### Task instructions
Write out every line of each item below, keeping the wording unchanged.

# Start of Listing

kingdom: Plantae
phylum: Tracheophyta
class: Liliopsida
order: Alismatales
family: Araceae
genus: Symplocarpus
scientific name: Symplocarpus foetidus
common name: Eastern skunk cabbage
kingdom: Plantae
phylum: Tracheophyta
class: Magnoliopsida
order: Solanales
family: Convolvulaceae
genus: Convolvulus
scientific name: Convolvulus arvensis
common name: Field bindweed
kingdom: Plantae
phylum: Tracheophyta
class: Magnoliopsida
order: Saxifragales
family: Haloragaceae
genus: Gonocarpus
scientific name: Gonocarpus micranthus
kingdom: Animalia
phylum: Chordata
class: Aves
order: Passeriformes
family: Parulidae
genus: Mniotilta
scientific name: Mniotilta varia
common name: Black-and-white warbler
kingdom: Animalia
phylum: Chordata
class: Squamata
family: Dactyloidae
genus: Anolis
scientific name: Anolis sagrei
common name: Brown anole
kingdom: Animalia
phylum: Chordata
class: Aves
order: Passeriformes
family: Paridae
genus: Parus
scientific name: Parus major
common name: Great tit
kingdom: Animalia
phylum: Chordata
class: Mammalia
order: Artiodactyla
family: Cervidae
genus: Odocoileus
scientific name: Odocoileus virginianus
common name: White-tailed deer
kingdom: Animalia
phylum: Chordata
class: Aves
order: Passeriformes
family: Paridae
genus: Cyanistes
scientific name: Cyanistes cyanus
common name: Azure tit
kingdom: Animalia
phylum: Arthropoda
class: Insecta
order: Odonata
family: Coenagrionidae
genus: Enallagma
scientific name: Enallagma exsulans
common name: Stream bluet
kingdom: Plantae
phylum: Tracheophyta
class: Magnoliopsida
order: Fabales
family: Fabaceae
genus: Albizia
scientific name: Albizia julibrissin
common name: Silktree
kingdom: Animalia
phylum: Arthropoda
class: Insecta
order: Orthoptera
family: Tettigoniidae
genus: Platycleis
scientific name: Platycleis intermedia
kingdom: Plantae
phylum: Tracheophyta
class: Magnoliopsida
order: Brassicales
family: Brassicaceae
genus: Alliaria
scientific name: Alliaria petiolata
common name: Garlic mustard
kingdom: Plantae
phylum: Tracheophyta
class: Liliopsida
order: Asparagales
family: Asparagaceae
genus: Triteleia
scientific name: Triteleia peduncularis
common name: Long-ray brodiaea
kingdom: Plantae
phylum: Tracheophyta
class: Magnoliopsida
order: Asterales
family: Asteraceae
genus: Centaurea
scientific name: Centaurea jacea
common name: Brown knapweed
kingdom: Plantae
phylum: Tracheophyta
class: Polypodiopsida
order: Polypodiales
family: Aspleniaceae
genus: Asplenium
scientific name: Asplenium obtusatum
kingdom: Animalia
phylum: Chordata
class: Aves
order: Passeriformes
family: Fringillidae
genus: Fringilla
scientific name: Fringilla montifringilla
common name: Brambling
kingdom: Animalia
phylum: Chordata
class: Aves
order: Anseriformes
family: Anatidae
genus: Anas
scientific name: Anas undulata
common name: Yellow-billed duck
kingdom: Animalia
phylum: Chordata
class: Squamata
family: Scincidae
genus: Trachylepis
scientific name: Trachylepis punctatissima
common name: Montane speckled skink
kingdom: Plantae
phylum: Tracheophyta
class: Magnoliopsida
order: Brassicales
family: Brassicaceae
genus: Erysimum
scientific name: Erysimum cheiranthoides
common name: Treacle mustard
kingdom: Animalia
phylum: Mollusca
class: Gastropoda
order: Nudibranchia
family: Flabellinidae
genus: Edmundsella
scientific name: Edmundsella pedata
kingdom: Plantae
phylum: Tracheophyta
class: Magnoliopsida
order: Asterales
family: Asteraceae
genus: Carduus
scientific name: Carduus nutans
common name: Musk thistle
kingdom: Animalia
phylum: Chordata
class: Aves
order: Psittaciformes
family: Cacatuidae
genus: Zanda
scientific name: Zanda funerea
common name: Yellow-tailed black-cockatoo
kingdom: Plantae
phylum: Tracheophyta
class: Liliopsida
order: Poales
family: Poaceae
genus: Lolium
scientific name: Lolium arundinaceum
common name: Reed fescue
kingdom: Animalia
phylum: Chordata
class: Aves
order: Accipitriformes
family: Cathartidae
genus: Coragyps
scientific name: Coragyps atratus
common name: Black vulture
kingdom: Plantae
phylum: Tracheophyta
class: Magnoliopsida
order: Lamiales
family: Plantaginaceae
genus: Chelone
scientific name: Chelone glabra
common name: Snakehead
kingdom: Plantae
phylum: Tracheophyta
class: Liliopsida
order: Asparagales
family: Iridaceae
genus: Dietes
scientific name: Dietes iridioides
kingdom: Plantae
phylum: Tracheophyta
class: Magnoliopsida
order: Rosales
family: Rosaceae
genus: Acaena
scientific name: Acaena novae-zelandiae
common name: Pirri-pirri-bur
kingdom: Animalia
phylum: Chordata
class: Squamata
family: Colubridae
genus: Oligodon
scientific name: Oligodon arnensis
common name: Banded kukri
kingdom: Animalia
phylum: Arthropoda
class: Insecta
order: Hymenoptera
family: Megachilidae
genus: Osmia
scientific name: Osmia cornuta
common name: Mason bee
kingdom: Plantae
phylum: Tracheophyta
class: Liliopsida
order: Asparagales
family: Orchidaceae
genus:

# End of Listing

### Result for this task
kingdom: Plantae
phylum: Tracheophyta
class: Liliopsida
order: Alismatales
family: Araceae
genus: Symplocarpus
scientific name: Symplocarpus foetidus
common name: Eastern skunk cabbage
kingdom: Plantae
phylum: Tracheophyta
class: Magnoliopsida
order: Solanales
family: Convolvulaceae
genus: Convolvulus
scientific name: Convolvulus arvensis
common name: Field bindweed
kingdom: Plantae
phylum: Tracheophyta
class: Magnoliopsida
order: Saxifragales
family: Haloragaceae
genus: Gonocarpus
scientific name: Gonocarpus micranthus
kingdom: Animalia
phylum: Chordata
class: Aves
order: Passeriformes
family: Parulidae
genus: Mniotilta
scientific name: Mniotilta varia
common name: Black-and-white warbler
kingdom: Animalia
phylum: Chordata
class: Squamata
family: Dactyloidae
genus: Anolis
scientific name: Anolis sagrei
common name: Brown anole
kingdom: Animalia
phylum: Chordata
class: Aves
order: Passeriformes
family: Paridae
genus: Parus
scientific name: Parus major
common name: Great tit
kingdom: Animalia
phylum: Chordata
class: Mammalia
order: Artiodactyla
family: Cervidae
genus: Odocoileus
scientific name: Odocoileus virginianus
common name: White-tailed deer
kingdom: Animalia
phylum: Chordata
class: Aves
order: Passeriformes
family: Paridae
genus: Cyanistes
scientific name: Cyanistes cyanus
common name: Azure tit
kingdom: Animalia
phylum: Arthropoda
class: Insecta
order: Odonata
family: Coenagrionidae
genus: Enallagma
scientific name: Enallagma exsulans
common name: Stream bluet
kingdom: Plantae
phylum: Tracheophyta
class: Magnoliopsida
order: Fabales
family: Fabaceae
genus: Albizia
scientific name: Albizia julibrissin
common name: Silktree
kingdom: Animalia
phylum: Arthropoda
class: Insecta
order: Orthoptera
family: Tettigoniidae
genus: Platycleis
scientific name: Platycleis intermedia
kingdom: Plantae
phylum: Tracheophyta
class: Magnoliopsida
order: Brassicales
family: Brassicaceae
genus: Alliaria
scientific name: Alliaria petiolata
common name: Garlic mustard
kingdom: Plantae
phylum: Tracheophyta
class: Liliopsida
order: Asparagales
family: Asparagaceae
genus: Triteleia
scientific name: Triteleia peduncularis
common name: Long-ray brodiaea
kingdom: Plantae
phylum: Tracheophyta
class: Magnoliopsida
order: Asterales
family: Asteraceae
genus: Centaurea
scientific name: Centaurea jacea
common name: Brown knapweed
kingdom: Plantae
phylum: Tracheophyta
class: Polypodiopsida
order: Polypodiales
family: Aspleniaceae
genus: Asplenium
scientific name: Asplenium obtusatum
kingdom: Animalia
phylum: Chordata
class: Aves
order: Passeriformes
family: Fringillidae
genus: Fringilla
scientific name: Fringilla montifringilla
common name: Brambling
kingdom: Animalia
phylum: Chordata
class: Aves
order: Anseriformes
family: Anatidae
genus: Anas
scientific name: Anas undulata
common name: Yellow-billed duck
kingdom: Animalia
phylum: Chordata
class: Squamata
family: Scincidae
genus: Trachylepis
scientific name: Trachylepis punctatissima
common name: Montane speckled skink
kingdom: Plantae
phylum: Tracheophyta
class: Magnoliopsida
order: Brassicales
family: Brassicaceae
genus: Erysimum
scientific name: Erysimum cheiranthoides
common name: Treacle mustard
kingdom: Animalia
phylum: Mollusca
class: Gastropoda
order: Nudibranchia
family: Flabellinidae
genus: Edmundsella
scientific name: Edmundsella pedata
kingdom: Plantae
phylum: Tracheophyta
class: Magnoliopsida
order: Asterales
family: Asteraceae
genus: Carduus
scientific name: Carduus nutans
common name: Musk thistle
kingdom: Animalia
phylum: Chordata
class: Aves
order: Psittaciformes
family: Cacatuidae
genus: Zanda
scientific name: Zanda funerea
common name: Yellow-tailed black-cockatoo
kingdom: Plantae
phylum: Tracheophyta
class: Liliopsida
order: Poales
family: Poaceae
genus: Lolium
scientific name: Lolium arundinaceum
common name: Reed fescue
kingdom: Animalia
phylum: Chordata
class: Aves
order: Accipitriformes
family: Cathartidae
genus: Coragyps
scientific name: Coragyps atratus
common name: Black vulture
kingdom: Plantae
phylum: Tracheophyta
class: Magnoliopsida
order: Lamiales
family: Plantaginaceae
genus: Chelone
scientific name: Chelone glabra
common name: Snakehead
kingdom: Plantae
phylum: Tracheophyta
class: Liliopsida
order: Asparagales
family: Iridaceae
genus: Dietes
scientific name: Dietes iridioides
kingdom: Plantae
phylum: Tracheophyta
class: Magnoliopsida
order: Rosales
family: Rosaceae
genus: Acaena
scientific name: Acaena novae-zelandiae
common name: Pirri-pirri-bur
kingdom: Animalia
phylum: Chordata
class: Squamata
family: Colubridae
genus: Oligodon
scientific name: Oligodon arnensis
common name: Banded kukri
kingdom: Animalia
phylum: Arthropoda
class: Insecta
order: Hymenoptera
family: Megachilidae
genus: Osmia
scientific name: Osmia cornuta
common name: Mason bee
kingdom: Plantae
phylum: Tracheophyta
class: Liliopsida
order: Asparagales
family: Orchidaceae
genus:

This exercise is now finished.